Jugendfreizeiteinrichtungen ab dem 14. Mai wieder geöffnet 13.05.2020

 © Syda Productions/Adobe Stock

Seit Wochen müssen junge Menschen auf ihre Freunde und ihre Freizeitaktivitäten verzichten. Nachdem in den vergangenen Wochen schrittweise Einschränkungen gelockert werden konnten, haben sich das Land, die Landeshauptstadt Schwerin und deren Träger der freien Jugendhilfe maßgeblich für eine Öffnung der Jugendfreizeiteinrichtungen eingesetzt. Nun sollen die Jugendfreizeiteinrichtungen wieder öffnen, wenn auch mit Einschränkungen.

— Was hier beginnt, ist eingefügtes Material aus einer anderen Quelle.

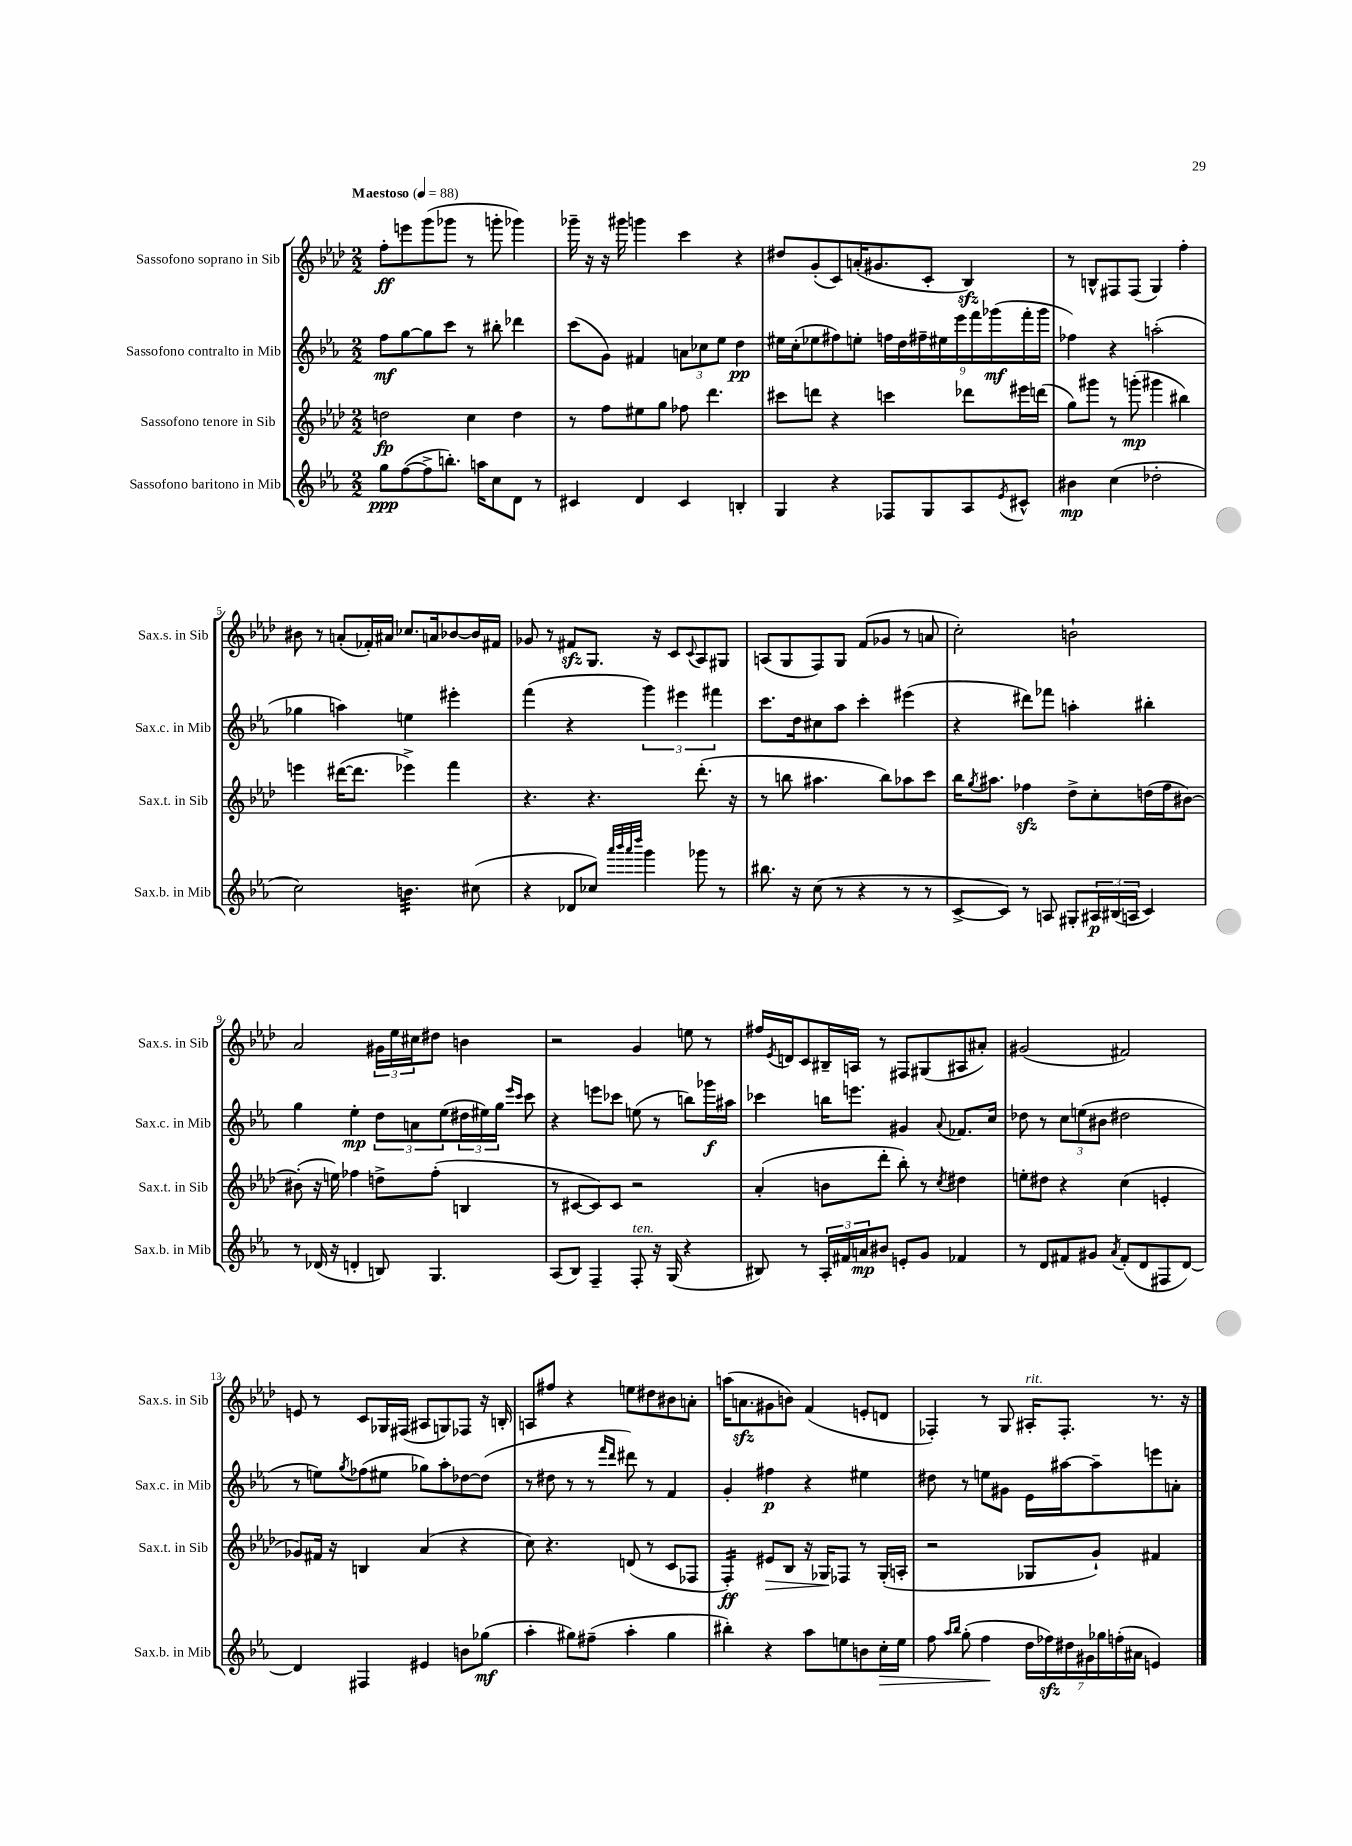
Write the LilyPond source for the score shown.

<<
\new StaffGroup <<
\new Staff = "s0" \with { instrumentName = "Sassofono soprano in Sib" shortInstrumentName = "Sax.s. in Sib" } {
    \clef treble \key aes \major \numericTimeSignature \time 2/2 \tempo "Maestoso" 4 = 88
    f''8-.\ff e'''8 g'''8( ges'''8 r8 g'''8-. ges'''4) |
    ges'''16-- r16 r16 gis'''16 g'''4 c'''4 r4 |
    dis''8 g'8-.( c'8) a'16-.( gis'8. c'8-. bes4\sfz) |
    r8 b8-^ fis8 fis8( g4) f''4-. |
    bis'8 r8 a'8-.( fes'16-.) ais'16 ces''8. a'16 bes'8~ bes'16 fis'16 |
    ges'8 r8 fis'8\sfz g8. r16 c'8 \appoggiatura { c'8 } aes8 gis8 |
    a8( g8 f8) g8 f'8( ges'8 r8 a'8 |
    c''2-.) b'2-! |
    aes'2 \tuplet 3/2 { gis'16 ees''16 cis''16 } dis''8 b'4 |
    r2 g'4 e''8 r8 |
    fis''16 \acciaccatura { ees'8 } d'16 c'8 bis16-- a16 r8 fis8 gis8( ais8 ais'8-.) |
    gis'2( fis'2) |
    e'8 r8 c'8 ges16 fis16( ais8 g8) fes8 r16 b16-. |
    a8 fis''8 r4 e''8 dis''8 bis'8 a'8-. |
    a''16( a'8.\sfz gis'8 b'8) f'4( e'8-. d'8 |
    fes4-.) r8 g8 ais16-.^\markup { \italic "rit." } fes8.-. r8. r16 \bar "|." |
}
\new Staff = "s1" \with { instrumentName = "Sassofono contralto in Mib" shortInstrumentName = "Sax.c. in Mib" } {
    \clef treble \key ees \major \numericTimeSignature \time 2/2
    f''8\mf g''8~ g''8 c'''8 r8 bis''8-. des'''4 |
    c'''8( g'8) fis'4 \tuplet 3/2 { a'8 ces''8 ees''8 } d''4\pp |
    eis''16 c''16-.( ees''8 fis''8) e''8-. \tuplet 9/8 { f''16 d''16 fis''16-- eis''16 ees'''16 f'''16 ges'''16\mf( f'''16-. ges'''16 } |
    fes''4) r4 a''2-.( |
    ges''4 a''4) e''4 eis'''4-. |
    f'''4( r4 \tuplet 3/2 { g'''4) eis'''4 fis'''4 } |
    c'''8. d''16 cis''8 aes''8 c'''4-. eis'''4( |
    r4 dis'''8) fes'''8 a''4-. bis''4-. |
    g''4 ees''4-.\mp \tuplet 3/2 { d''8 a'8 ees''8( } \tuplet 3/2 { dis''16 eis''16) g''16 } \grace { ees'''16 c'''16 } c'''8 |
    r4 e'''8 ces'''8 e''8( r8 b''8) ges'''16\f ais''16 |
    ces'''4 b''16 e'''8. gis'4 \appoggiatura { aes'8 } fes'8. c''16 |
    des''8 r8 \tuplet 3/2 { c''8 e''8( bis'8 } dis''2 |
    r8 e''8) \acciaccatura { g''8 } fes''8( eis''8 ges''8) aes''8-. des''8~ des''8( |
    r8 dis''8 r8 r8 \grace { f'''16 d'''16 } dis'''8) r8 f'4 |
    g'4-. fis''4\p r4 eis''4 |
    dis''8 r8 e''8 gis'8 ees'16 ais''16~ ais''8-- e'''8 a'8-. \bar "|." |
}
\new Staff = "s2" \with { instrumentName = "Sassofono tenore in Sib" shortInstrumentName = "Sax.t. in Sib" } {
    \clef treble \key aes \major \numericTimeSignature \time 2/2
    d''2\fp c''4 d''4 |
    r8 f''8 eis''8 g''8 fes''8 des'''4. |
    cis'''8 d'''8 r4 c'''4 des'''8 eis'''16 d'''16( |
    g''8) gis'''8 r8 g'''8-.\mp( gis'''4 bis''4) |
    e'''4 dis'''16~( dis'''8. ees'''4->) f'''4 |
    r4. r4. des'''8.-.( r16 |
    r8 b''8 ais''4. b''8) aes''8 c'''8 |
    bes''16 \acciaccatura { g''8 } ais''8. fes''4\sfz des''8-> c''8-. d''16( fes''16 bis'8~) |
    bis'8-.( r16 e''16) fes''4 d''8-> fes''8-.( b4 |
    r8 cis'8~ cis'8) cis'8 r2 |
    aes'4-.( b'8 des'''8-. bes''8-.) r8 \acciaccatura { c''8 } dis''4 |
    e''8-. dis''8 r4 c''4( e'4-. |
    ges'8) fis'16 r16 b4 aes'4( r4 |
    c''8) r4. d'8( r8 c'8 fes8 |
    f4:16-.\ff) eis'8\> bes8 r16 ges16\! fes8 r8 ges16-.( a16-. |
    r2 ges8 g'8-!) fis'4 \bar "|." |
}
\new Staff = "s3" \with { instrumentName = "Sassofono baritono in Mib" shortInstrumentName = "Sax.b. in Mib" } {
    \clef treble \key ees \major \numericTimeSignature \time 2/2
    g''8\ppp f''8~( f''8-> b''8.-.) a''16 c''8 d'8 r8 |
    cis'4 d'4 cis'4 b4-. |
    g4 r4 fes8 g8 aes8 \acciaccatura { ees'8 } cis'8-^ |
    bis'4\mp c''4( des''2-. |
    c''2) b'4.:32 cis''8( |
    r4 des'8 ces''8) \grace { aes'''32 bes'''32 aes'''32 d''''32 } g'''4 ges'''8 r8 |
    bis''8. r16 c''8( r8 r4 r8 r8 |
    c'8~-> c'8) r8 a8 gis8-. \tuplet 3/2 { ais16\p bis16( a16 } c'4) |
    r8 des'16( r16 d'4-. b8) g4. |
    aes8( bes8) f4-- f8-.^\markup { \italic "ten." } r16 g16( r4 |
    bis8) r8 \tuplet 3/2 { aes16-. fis'16 a'16\mp } bis'8 e'8-. g'8 fes'4 |
    r8 d'8 fis'8 gis'8 \acciaccatura { aes'8 } fis'8-.( d'8 fis8 d'8~) |
    d'4 fis4 eis'4 b'8 ges''8\mf( |
    aes''4-. gis''8) fis''8--( aes''4-. gis''4 |
    bis''4-.) r4 aes''8 e''8 b'8 c''16-.\> e''16 |
    f''8 \grace { aes''16 bes''16 } g''8-.( f''4\! \tuplet 7/4 { d''16 fes''16\sfz) dis''16 gis'16 ges''16 f''16-.( ais'16 } e'4) \bar "|." |
}
>>
>>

„Unsere Bemühungen waren erfolgreich. Nach Absprache mit den Fachkräften der Jugend- und Jugendsozialarbeit in der Stadt wollen wir zunächst zu einem eingeschränkten Regelbetrieb ab dem 14. Mai 2020 zurückkehren und die Treffs und Angebote schrittweise wieder öffnen“, sagt Mark Klinkenberg, Leiter des Fachdienst Jugend und fügt hinzu: „Das ist wichtig. Denn diese langwierige angeordnete Isolation kann Kinder und Jugendliche stark verunsichern und psychisch sehr belastend wirken. Dem wollen wir mit diesem Schritt entgegenwirken.“

Doch auch im Bereich der Kinder- und Jugendarbeit steht der Schutz der Gesundheit in Zeiten der Corona-Pandemie im Vordergrund. „Deshalb dürfen zunächst maximal 10 Personen unter Einhaltung des Mindestabstands und notwendiger Hygieneregeln an einem Projekt teilnehmen“, sagt Klinkenberg. Die Vorgaben sind den Ansprechpersonen vor Ort in den Einrichtungen und Projekten bekannt. So wird es jetzt auch außerhalb von Kita und Schule unter Einhaltung der Regeln wieder möglich sein, Freunde direkt zu treffen und sich nicht mehr nur digital auszutauschen.

Alle Angebote sind auf www.schwerin.de/jugendarbeit abrufbar.

Angebote und Maßnahmen für Kinder und Jugendliche in der Landeshauptstadt wie beispielsweise Kinder- und Jugendtreffs, die Jugendmedienbildung aber auch die Straßensozialarbeit sind unverzichtbar. Kinder und Jugendliche können sich durch die Öffnung der Jugendfreizeiteinrichtungen, unabhängig von ihrer Herkunft, Geschlecht oder sozialem Status, aktiv an Projekten und dem gesellschaftlichen Leben beteiligen.

Mark Klinkenberg: „Während des Beisammenseins mit Gleichaltrigen können sich die Kinder und Jugendlichen entwickeln, ihre Identität finden, ihr soziales Lernen sowie altersgerechte Kompetenzen fördern. Die Fachkräfte im Bereich der offenen Kinder- und Jugendarbeit sind für viele junge Menschen Vertrauenspersonen, bei denen sie sich stets Beratung, Hilfestellung und Orientierung einholen können."